Un acte peut-il être purement gratuit ?
Il n’a pas de sens, ce n’est pas un crime inspiré par les fantasmagories d’un salafiste à l’esprit tordu et souvent limité, il ne présente aucun sens, ne répond à aucun critère de vengeance, de haine, de méchanceté, ou de pitié. Et pourtant le crime du jeune Flamand a lieu, corroborant la fiction de Gide d’un acte pouvant exister et existera encore dans le futur.
L’acte gratuit est-il vraiment dépourvu de toute motivation ?
L’absence de motivation d’un acte n’est jamais qu’apparente. Le « gamer » s’est bien posé une question « qu’est-ce que ça fait de tuer un homme ? » et est passé à l’acte pour obtenir la réponse, par le besoin d’agir gratuitement que l’on pourrait qualifier comme la cause même de l’acte. La volonté d’agir sans motif est déjà un motif. L’acte gratuit du jeune Flamand et de l’Afcadio n’est en réalité qu’un leurre. Il n’y a pas de gratuité ni de liberté, puisqu’il est déterminé par le désir de vouloir prouver sa liberté.
Sartre mettra d’accord André Gide et probablement le juge d’instruction chargé de l’affaire du gamer : la vraie liberté, celle qui nous confère toute notre dignité, réside dans le choix, et non dans le projet.
Ce jeune farfelu immature s’est complètement trompé. Sa gratuité n’en était pas une. La seule issue au vertige de la gratuité s’appelle l’engagement. La suite n’est que trop prévisible, une vie détruite par des années de prison, des remords possibles et un suivi psychiatrique seront les conséquences, loin d’êtres gratuites, de la pseudo-gratuité du geste.

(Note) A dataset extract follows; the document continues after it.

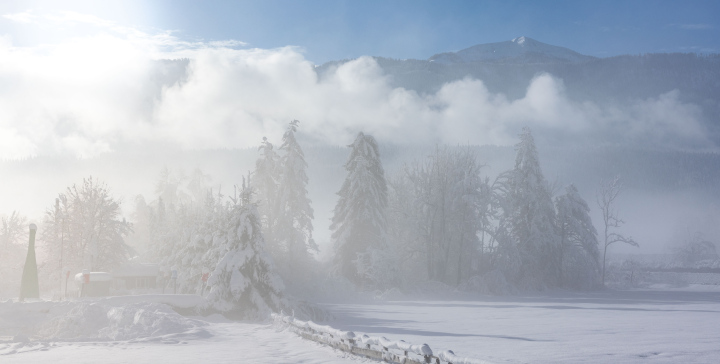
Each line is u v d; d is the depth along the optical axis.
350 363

Pour conclure cette chronique inhabituelle, pour tout autant que le lecteur ait eu la patience de la lire jusqu’ici, l’acte gratuit paraît impossible, quand on agit soi-disant sans motifs, on le fait encore pour un motif : se prouver qu’on est libre
Un acte mauvais, le meurtre l’est au-delà de tout, n’est jamais gratuit. La motivation de fait ce n’est pas pour se prouver qu’on est libre, c’est juste pour céder à la haine qu’on a en soi. Or, cette haine a bien elle aussi une cause quelque part. Cette haine se retrouve aussi chez les salafistes poussés plus par haine des autres que par amour pour Dieu.
Le raisonnement est du même ordre pour des actes bons. Toutes ces motivations cachées dans la gratuité de l’acte reposent sur des raisons psychanalytiques. Par raisonnement, l’acte gratuit paraît impossible car il nous plonge dans l’indécision constante. Le gamer et Lafcadio sont incapables de comprendre et d’argumenter sur ce point, ce qui en fait des meurtriers stupides.
L’acte gratuit dans sa totalité est impossible. Néanmoins, l’homme est « un animal métaphysique » dixit Schopenhauer, aussi à un moment donné dans nos vies, il y a toujours une heure où il faut nous décider à faire le Bien ou le Mal.